Rabu, 22 November 2017

DIGEMBALAKAN DAN MENGGEMBALAKAN

Hari Minggu ini (26/11) merupakan Minggu penutup dalam kalender liturgi gereja. Minggu Kristus Raja! Tahun ini adalah tahun liturgi A. Bacaan Injil terambil dari Matius 25: 31-46. Kita menghayati Kristus Raja sebagai Hakim Agung akhir zaman. Raja dan Gembala Agung yang sekaligus nantinya akan milahpisahkan domba dari kambing. Kristus Raja adalah tokoh sentral dalam peristiwa penghakiman itu. Kehadiran para malaikat menambah agung kemuliaan Sang Raja itu.

Yang dikumpulkan ke hadapan takhta Anak Manusia bukan hanya umat pilihan, melainkan semua bangsa. Tanpa kecuali! Pemisahan bukan berdasar pada ras atau bangsa. Bukan berdasar umat pilihan atau bukan. Tetapi seorang demi seorang. Masing-masing orang diadili menurut tindakannya sendiri-sendiri. Ukuran penghakiman bukanlah aneka macam kewajiban agama yang dikerjakan dengan taat atau dilanggar. Tetapi hanya satu hal saja: pelayanan kasih, yang dikonkretkan atau dicontohkan dalam enam tindakan, yakni: memberi makan bagi yang lapar, minum kepada yang haus, tumpangan kepada orang asing, memberi pakaian kepada orang telanjang, menjenguk ketika sakit, dan mengunjungi orang yang terpenjara. Daftar kepedulian dan tindakan kasih ini konsisten dengan pemahaman Yesus terhadap Taurat: "Apa yang Kukehendaki bukanlah kurban persembahan melainkan belas kasih" (Mat. 9:13, 12:7, 23:23). Itulah juga yang Dia hidupi, sepanjang pelayanan-Nya kasih dan bela rasa Allah yang Yesus kerjakan.

** Soal dan Tugas **
a – Cetak bagian teks renungan Minggu Kristus Raja mulai dari "Rabu, 22 November" dan berakhir pada "Sang Raja itu.".
b – Perbarui baris data mulai dari baris pertama dan berakhir pada baris yang memuat "ફાઇબ્રોસિસના", dengan kedua baris itu ikut disertakan. Ganti "Transcribe" dengan "Copy" tanpa mengubah hal lain, lalu tampilkan hanya baris-baris tersebut.

** Data Kerja **
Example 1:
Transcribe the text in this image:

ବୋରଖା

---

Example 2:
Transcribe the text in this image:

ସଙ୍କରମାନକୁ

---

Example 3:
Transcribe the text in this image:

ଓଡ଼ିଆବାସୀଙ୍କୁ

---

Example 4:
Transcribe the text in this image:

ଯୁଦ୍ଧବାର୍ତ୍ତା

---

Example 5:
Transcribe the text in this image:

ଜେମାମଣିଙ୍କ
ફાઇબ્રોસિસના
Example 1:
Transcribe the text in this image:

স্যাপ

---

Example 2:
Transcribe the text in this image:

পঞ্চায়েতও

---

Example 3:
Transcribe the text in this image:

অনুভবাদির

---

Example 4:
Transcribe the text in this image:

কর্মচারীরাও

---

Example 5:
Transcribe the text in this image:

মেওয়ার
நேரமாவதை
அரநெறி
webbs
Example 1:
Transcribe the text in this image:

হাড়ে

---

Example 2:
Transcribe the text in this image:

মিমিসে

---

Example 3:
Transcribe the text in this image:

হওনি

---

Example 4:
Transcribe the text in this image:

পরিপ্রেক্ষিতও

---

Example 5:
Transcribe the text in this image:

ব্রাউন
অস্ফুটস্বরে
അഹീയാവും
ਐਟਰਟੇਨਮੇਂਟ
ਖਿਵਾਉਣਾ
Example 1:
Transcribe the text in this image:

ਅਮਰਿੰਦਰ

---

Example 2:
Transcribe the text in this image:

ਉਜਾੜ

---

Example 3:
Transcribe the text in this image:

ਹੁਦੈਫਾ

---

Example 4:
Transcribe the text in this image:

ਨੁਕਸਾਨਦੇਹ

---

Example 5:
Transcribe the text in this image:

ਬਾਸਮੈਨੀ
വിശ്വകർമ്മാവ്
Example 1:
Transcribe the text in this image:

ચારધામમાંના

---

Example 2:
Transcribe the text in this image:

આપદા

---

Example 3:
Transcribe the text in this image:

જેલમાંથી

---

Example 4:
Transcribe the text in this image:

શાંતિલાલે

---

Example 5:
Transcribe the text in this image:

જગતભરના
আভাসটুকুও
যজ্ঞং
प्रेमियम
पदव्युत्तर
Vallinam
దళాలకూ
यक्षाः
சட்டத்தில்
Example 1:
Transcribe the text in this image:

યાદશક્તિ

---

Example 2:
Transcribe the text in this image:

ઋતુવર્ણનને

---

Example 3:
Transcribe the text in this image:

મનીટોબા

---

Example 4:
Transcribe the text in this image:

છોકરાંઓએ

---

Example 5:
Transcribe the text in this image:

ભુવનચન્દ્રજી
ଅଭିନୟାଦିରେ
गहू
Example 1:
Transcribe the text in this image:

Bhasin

** Hasil Latihan **
a –
Rabu, 22 November 2017

DIGEMBALAKAN DAN MENGGEMBALAKAN

Hari Minggu ini (26/11) merupakan Minggu penutup dalam kalender liturgi gereja. Minggu Kristus Raja! Tahun ini adalah tahun liturgi A. Bacaan Injil terambil dari Matius 25: 31-46. Kita menghayati Kristus Raja sebagai Hakim Agung akhir zaman. Raja dan Gembala Agung yang sekaligus nantinya akan milahpisahkan domba dari kambing. Kristus Raja adalah tokoh sentral dalam peristiwa penghakiman itu. Kehadiran para malaikat menambah agung kemuliaan Sang Raja itu.

b –
Example 1:
Copy the text in this image:

ବୋରଖା

---

Example 2:
Copy the text in this image:

ସଙ୍କରମାନକୁ

---

Example 3:
Copy the text in this image:

ଓଡ଼ିଆବାସୀଙ୍କୁ

---

Example 4:
Copy the text in this image:

ଯୁଦ୍ଧବାର୍ତ୍ତା

---

Example 5:
Copy the text in this image:

ଜେମାମଣିଙ୍କ
ફાઇબ્રોસિસના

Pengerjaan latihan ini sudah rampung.